The attack was met with bipartisan praise for Biden. Perhaps most notably, as has been the case since the declaration of the “war on terror,” hardly anyone questioned whether or not such operations in other sovereign countries violate international norms and laws.

The automatic justification for the “war on terror” of the last 21 years remains part of the accepted official rhetoric as part of Washington’s self-proclaimed right to defend its “national security” in any corner of the world.

But apparently the war on terror is no longer the preferred one now that Russia has been resurrected as the main enemy, followed, in second place, by China.

There is a curious return to the outmoded paradigms of the cold war including the revival of alliances of that time. In fact, this Wednesday the approval by the Senate of the proposal for the inclusion of Sweden and Finland in NATO was celebrated as a triumphant bipartisan act.

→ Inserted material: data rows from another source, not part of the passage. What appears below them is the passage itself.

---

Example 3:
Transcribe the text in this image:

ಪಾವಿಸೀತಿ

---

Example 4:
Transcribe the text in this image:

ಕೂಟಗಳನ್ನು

But it is China, according to the consensus among the leadership, that represents the real challenge to US supremacy in the world, and in the face of this, the United States is hesitating on how to approach the emerging superpower without even having a clear geopolitical strategy, and with it going back to the same cold war logic.

But, as the economist Joseph Stiglitz warned in La Jornada, “if the United States is going to embark on a new cold war, it has to understand what it needs to win it…. The United States will know how to make the best bombers and missile systems in the world, but here they will be of no use to us. On the contrary, we have to offer developing and emerging countries concrete help”. Furthermore, the United States has to regain its credibility and demonstrate its leadership capacity, he said, and “the first step is to reduce gun violence, improve environmental regulation, combat inequality and racism, and protect the reproductive rights of women.” women. Until we have shown that we deserve to lead, we cannot expect others to follow.” [].

Maybe Hollywood could help with that.